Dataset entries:
========================================================================
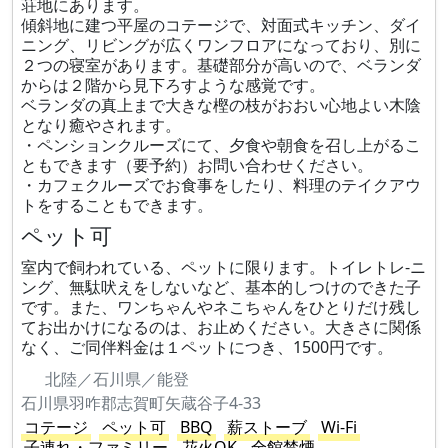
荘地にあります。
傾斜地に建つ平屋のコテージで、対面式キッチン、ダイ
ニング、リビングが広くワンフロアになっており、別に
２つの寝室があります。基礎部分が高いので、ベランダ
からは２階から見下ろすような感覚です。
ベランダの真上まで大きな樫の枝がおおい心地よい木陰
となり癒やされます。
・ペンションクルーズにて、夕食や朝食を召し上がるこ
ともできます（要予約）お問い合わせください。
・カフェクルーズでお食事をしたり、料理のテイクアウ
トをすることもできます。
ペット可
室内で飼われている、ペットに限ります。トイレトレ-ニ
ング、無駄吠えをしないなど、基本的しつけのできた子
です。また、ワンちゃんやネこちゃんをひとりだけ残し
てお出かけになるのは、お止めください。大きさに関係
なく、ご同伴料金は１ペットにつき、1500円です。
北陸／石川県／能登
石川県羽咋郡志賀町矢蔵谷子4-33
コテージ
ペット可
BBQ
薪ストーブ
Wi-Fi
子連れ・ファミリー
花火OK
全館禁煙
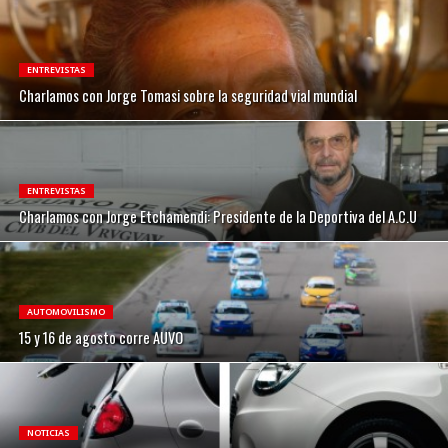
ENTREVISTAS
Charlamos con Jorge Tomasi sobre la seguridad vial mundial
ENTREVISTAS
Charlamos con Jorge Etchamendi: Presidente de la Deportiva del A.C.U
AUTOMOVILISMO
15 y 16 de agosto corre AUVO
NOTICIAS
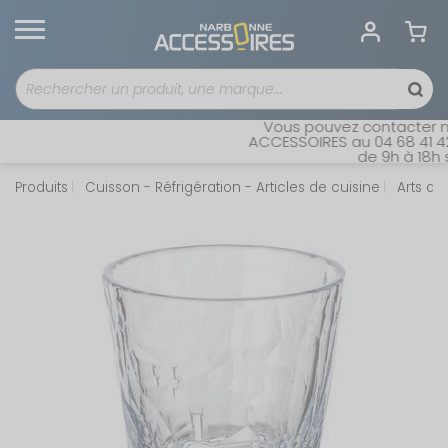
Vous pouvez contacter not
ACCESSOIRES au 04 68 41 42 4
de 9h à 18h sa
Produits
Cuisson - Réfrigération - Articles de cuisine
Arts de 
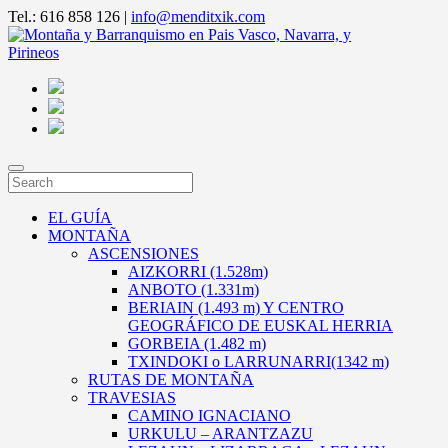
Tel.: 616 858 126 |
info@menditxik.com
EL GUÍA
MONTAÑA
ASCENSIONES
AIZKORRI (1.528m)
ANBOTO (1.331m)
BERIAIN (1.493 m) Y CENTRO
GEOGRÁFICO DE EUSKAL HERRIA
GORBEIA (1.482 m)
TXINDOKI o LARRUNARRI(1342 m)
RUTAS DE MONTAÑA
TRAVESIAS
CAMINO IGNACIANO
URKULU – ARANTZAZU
========================================================================
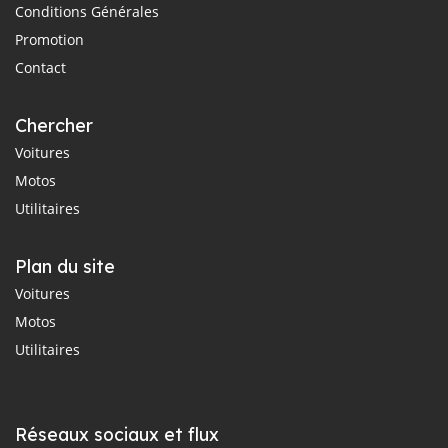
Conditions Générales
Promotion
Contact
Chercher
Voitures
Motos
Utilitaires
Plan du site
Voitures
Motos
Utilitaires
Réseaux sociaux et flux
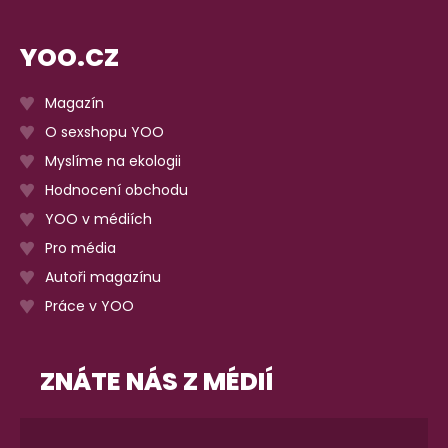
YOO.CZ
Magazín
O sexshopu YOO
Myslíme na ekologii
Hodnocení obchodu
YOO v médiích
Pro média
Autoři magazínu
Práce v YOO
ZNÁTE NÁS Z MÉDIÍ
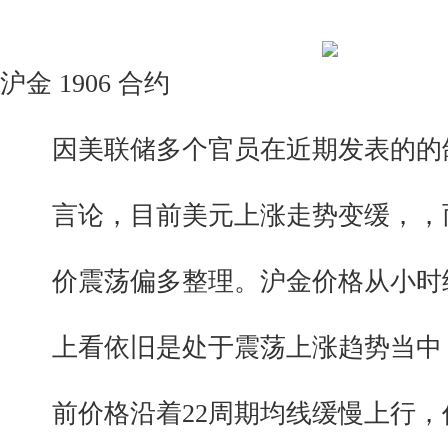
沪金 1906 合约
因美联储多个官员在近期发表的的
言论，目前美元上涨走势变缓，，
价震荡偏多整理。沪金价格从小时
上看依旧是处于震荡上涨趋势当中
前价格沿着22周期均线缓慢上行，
========================================================================
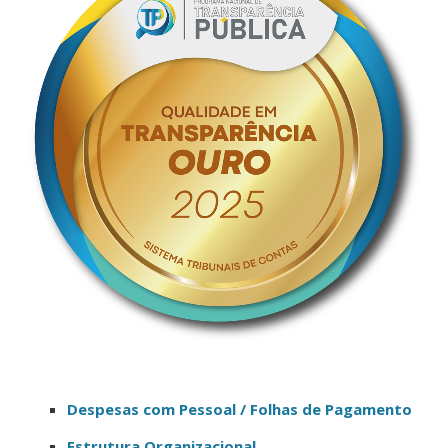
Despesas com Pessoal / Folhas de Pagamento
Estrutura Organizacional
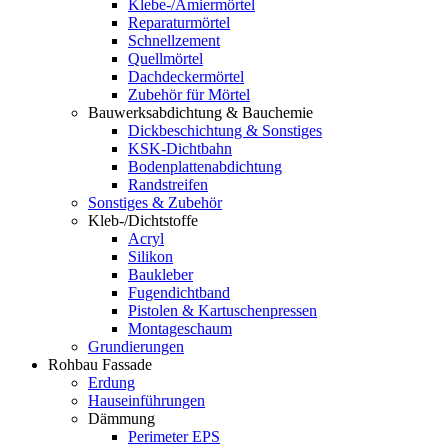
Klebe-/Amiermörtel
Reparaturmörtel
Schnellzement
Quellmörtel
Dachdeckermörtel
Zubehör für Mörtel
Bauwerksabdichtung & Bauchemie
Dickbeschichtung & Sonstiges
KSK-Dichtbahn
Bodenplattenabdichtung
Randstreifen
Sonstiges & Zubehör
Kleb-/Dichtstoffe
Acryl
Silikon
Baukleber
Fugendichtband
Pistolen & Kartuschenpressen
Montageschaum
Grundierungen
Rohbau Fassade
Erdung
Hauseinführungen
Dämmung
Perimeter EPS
========================================================================
What you will do: Pull out the lines verbatim, starting at the line that contains "Tel.: 616 858 126 |" and ending at the line that contains "URKULU – ARANTZAZU", both included.

Your response:
Tel.: 616 858 126 |
info@menditxik.com
EL GUÍA
MONTAÑA
ASCENSIONES
AIZKORRI (1.528m)
ANBOTO (1.331m)
BERIAIN (1.493 m) Y CENTRO
GEOGRÁFICO DE EUSKAL HERRIA
GORBEIA (1.482 m)
TXINDOKI o LARRUNARRI(1342 m)
RUTAS DE MONTAÑA
TRAVESIAS
CAMINO IGNACIANO
URKULU – ARANTZAZU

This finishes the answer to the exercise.